= INSTRUCTIONS TO FOLLOW =
Rewrite the rows below, changing every "score" to "piece" and keeping everything else the same. Leave the pictures out.
··· INPUT FOR THIS TASK
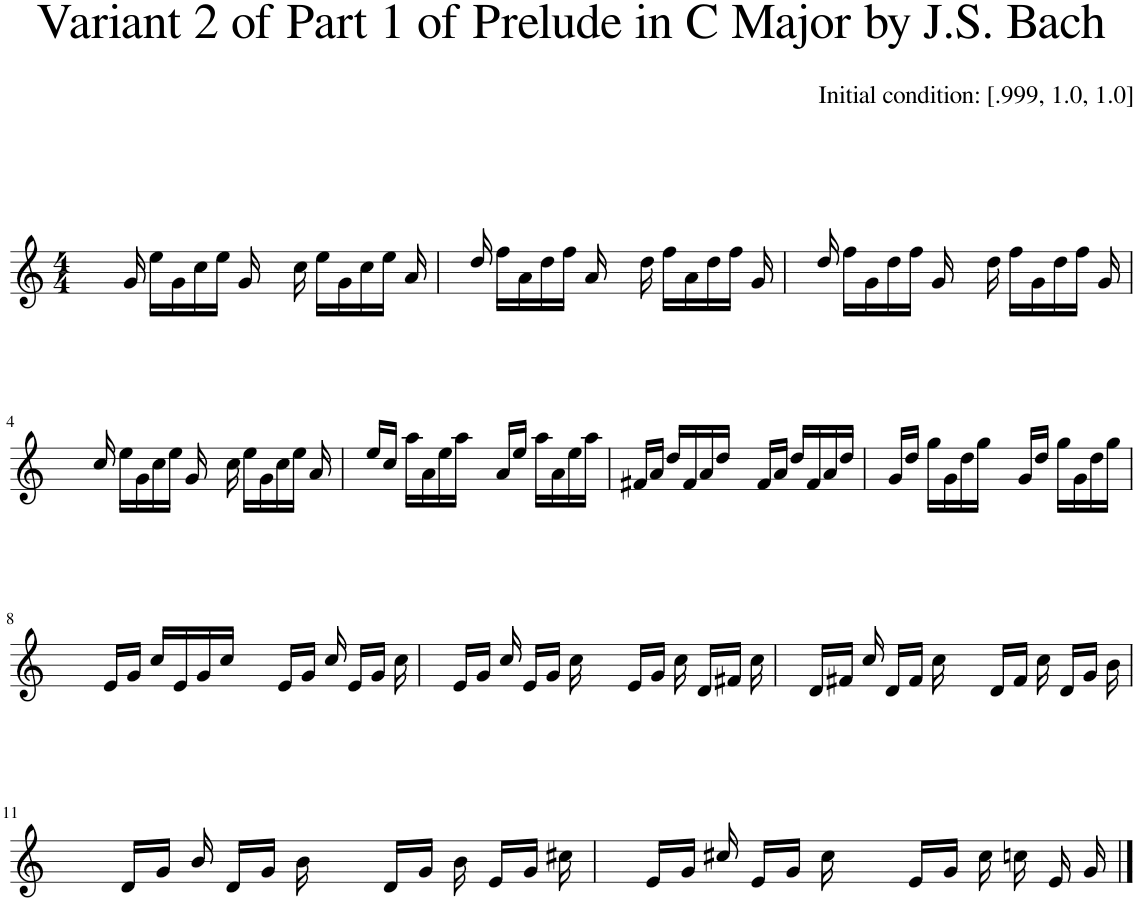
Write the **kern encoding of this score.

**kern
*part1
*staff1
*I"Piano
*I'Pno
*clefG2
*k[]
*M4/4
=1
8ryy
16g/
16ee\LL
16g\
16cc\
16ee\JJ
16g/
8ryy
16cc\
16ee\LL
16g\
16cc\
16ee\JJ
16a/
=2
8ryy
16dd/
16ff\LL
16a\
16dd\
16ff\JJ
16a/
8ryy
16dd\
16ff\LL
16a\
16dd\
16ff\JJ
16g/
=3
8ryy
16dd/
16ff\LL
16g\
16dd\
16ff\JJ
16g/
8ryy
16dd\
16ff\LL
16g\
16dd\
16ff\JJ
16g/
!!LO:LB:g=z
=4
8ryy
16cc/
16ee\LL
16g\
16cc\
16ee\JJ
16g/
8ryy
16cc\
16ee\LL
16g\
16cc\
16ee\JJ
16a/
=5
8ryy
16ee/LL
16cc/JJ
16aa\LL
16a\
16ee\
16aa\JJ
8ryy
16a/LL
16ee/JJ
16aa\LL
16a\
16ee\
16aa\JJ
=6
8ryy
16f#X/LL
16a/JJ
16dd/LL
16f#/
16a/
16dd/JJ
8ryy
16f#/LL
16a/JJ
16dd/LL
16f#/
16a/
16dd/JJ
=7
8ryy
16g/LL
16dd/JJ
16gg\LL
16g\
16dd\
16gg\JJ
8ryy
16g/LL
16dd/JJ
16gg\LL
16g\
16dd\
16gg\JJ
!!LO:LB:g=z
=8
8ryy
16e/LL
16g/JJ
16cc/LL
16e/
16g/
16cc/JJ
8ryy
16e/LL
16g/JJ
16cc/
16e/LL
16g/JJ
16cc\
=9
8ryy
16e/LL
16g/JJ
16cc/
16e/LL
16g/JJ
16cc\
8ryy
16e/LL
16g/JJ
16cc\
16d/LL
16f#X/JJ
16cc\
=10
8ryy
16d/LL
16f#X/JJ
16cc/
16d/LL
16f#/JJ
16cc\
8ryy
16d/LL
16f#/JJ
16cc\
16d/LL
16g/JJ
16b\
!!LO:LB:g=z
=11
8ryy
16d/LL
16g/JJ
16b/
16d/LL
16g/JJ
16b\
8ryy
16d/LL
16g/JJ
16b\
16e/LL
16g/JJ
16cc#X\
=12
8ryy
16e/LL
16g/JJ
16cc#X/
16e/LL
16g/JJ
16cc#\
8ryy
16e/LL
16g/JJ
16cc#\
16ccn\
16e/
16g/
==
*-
······
= EXPECTED OUTPUT =
Write the **kern encoding of this piece.

**kern
*part1
*staff1
*I"Piano
*I'Pno
*clefG2
*k[]
*M4/4
=1
8ryy
16g/
16ee\LL
16g\
16cc\
16ee\JJ
16g/
8ryy
16cc\
16ee\LL
16g\
16cc\
16ee\JJ
16a/
=2
8ryy
16dd/
16ff\LL
16a\
16dd\
16ff\JJ
16a/
8ryy
16dd\
16ff\LL
16a\
16dd\
16ff\JJ
16g/
=3
8ryy
16dd/
16ff\LL
16g\
16dd\
16ff\JJ
16g/
8ryy
16dd\
16ff\LL
16g\
16dd\
16ff\JJ
16g/
!!LO:LB:g=z
=4
8ryy
16cc/
16ee\LL
16g\
16cc\
16ee\JJ
16g/
8ryy
16cc\
16ee\LL
16g\
16cc\
16ee\JJ
16a/
=5
8ryy
16ee/LL
16cc/JJ
16aa\LL
16a\
16ee\
16aa\JJ
8ryy
16a/LL
16ee/JJ
16aa\LL
16a\
16ee\
16aa\JJ
=6
8ryy
16f#X/LL
16a/JJ
16dd/LL
16f#/
16a/
16dd/JJ
8ryy
16f#/LL
16a/JJ
16dd/LL
16f#/
16a/
16dd/JJ
=7
8ryy
16g/LL
16dd/JJ
16gg\LL
16g\
16dd\
16gg\JJ
8ryy
16g/LL
16dd/JJ
16gg\LL
16g\
16dd\
16gg\JJ
!!LO:LB:g=z
=8
8ryy
16e/LL
16g/JJ
16cc/LL
16e/
16g/
16cc/JJ
8ryy
16e/LL
16g/JJ
16cc/
16e/LL
16g/JJ
16cc\
=9
8ryy
16e/LL
16g/JJ
16cc/
16e/LL
16g/JJ
16cc\
8ryy
16e/LL
16g/JJ
16cc\
16d/LL
16f#X/JJ
16cc\
=10
8ryy
16d/LL
16f#X/JJ
16cc/
16d/LL
16f#/JJ
16cc\
8ryy
16d/LL
16f#/JJ
16cc\
16d/LL
16g/JJ
16b\
!!LO:LB:g=z
=11
8ryy
16d/LL
16g/JJ
16b/
16d/LL
16g/JJ
16b\
8ryy
16d/LL
16g/JJ
16b\
16e/LL
16g/JJ
16cc#X\
=12
8ryy
16e/LL
16g/JJ
16cc#X/
16e/LL
16g/JJ
16cc#\
8ryy
16e/LL
16g/JJ
16cc#\
16ccn\
16e/
16g/
==
*-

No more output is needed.